Tuesday, December 18, 2012

I've Seen It All

I've see it all, I have seen the trees
I've seen the willow leaves dancing in the breeze
I've seen a man killed by his best friend,
and lives that were over before they were spent.
I've seen what I was, I know what I'll be
I've see it all, there is no more to see
Bjork (with Thom Yorke)

Remember the first time your heart hurt?  

I remember walking home (1st grade).  A little girl (second grader) yelled out (about me)  "look at how ugly that girl is!  I bet she doesn't have any friends, because she's so ugly!" 

I remember my heart breaking finding out my 'first love'* cheated on me, more than once [*what I considered love then, and now, are considerably different]. 

I remember the guttural pain; learning my birth mother kept me a secret from her family and has no intention of meeting me.

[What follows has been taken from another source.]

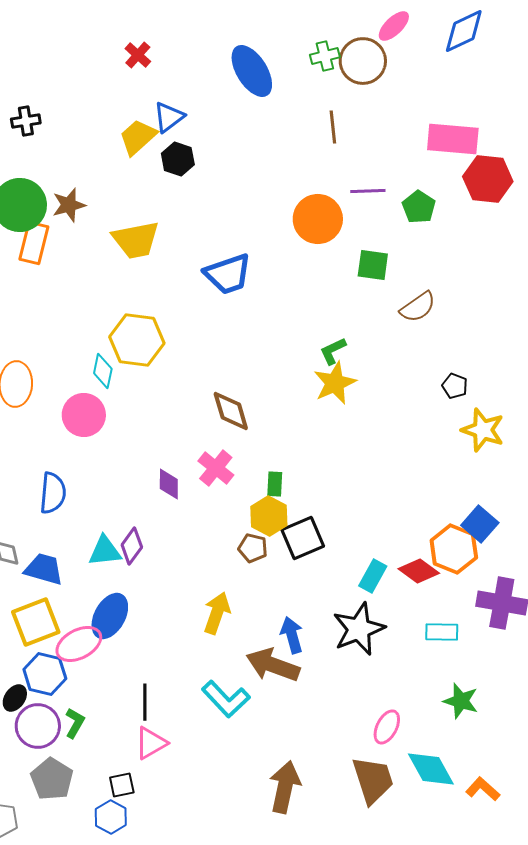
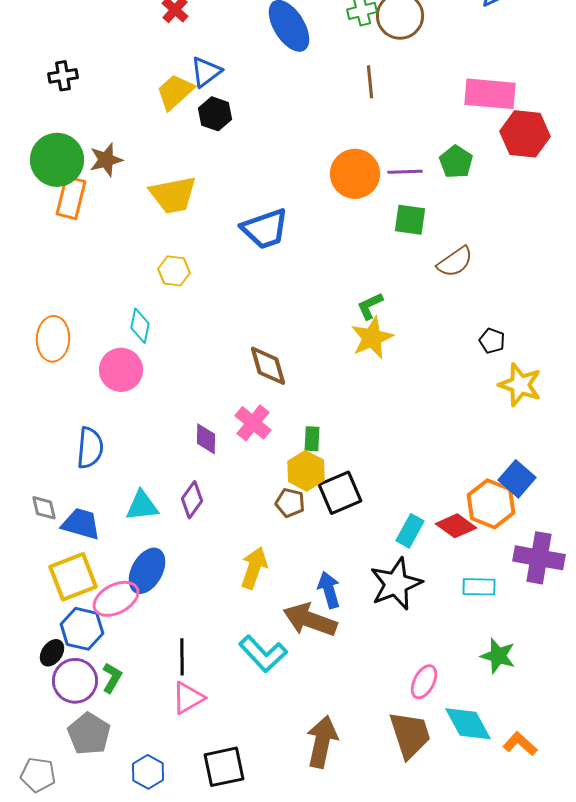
purple line: (368, 191) -> (405, 172), moved
yellow hexagon: (137, 340) -> (174, 271), moved, size x0.6
purple diamond: (132, 546) -> (192, 500), moved
black square: (122, 785) -> (224, 767), moved, size x1.6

I, like millions others, have my September 11th story.  I wept, and wept for them.  On the ten year anniversary, I didn't watch the specials.  I still remember.

Over the past decade:
I've been to 3 grand-parents funerals.  
I attended a funeral for sweet Ava, who fought CDH courageously for 47 days.  Her mother's courage, still inspires me.
I watched an entire sanctuary fill up, to say goodbye to an amazing man, father, husband, son, and friend.  He left his wife, and 3 kids behind.  His kids are such beautiful souls.  I know he is proud.
I watched a close friend prepare herself and her family for her mother in law's passing (breast cancer).

Then I saw the news on Friday, and I feel - like -  I've seen it all.  I don't like what I see.  I don't want to see anymore.  I only want what matters & is truly important.  I want to live my life to please God.  If I don't have Him, I have nothing.  I pray I show God's love through: words, deeds, thoughts, and actions.   I pray for the health & safety of my family, and my friends. 

I pray for peace and comfort for the families devastated in CT.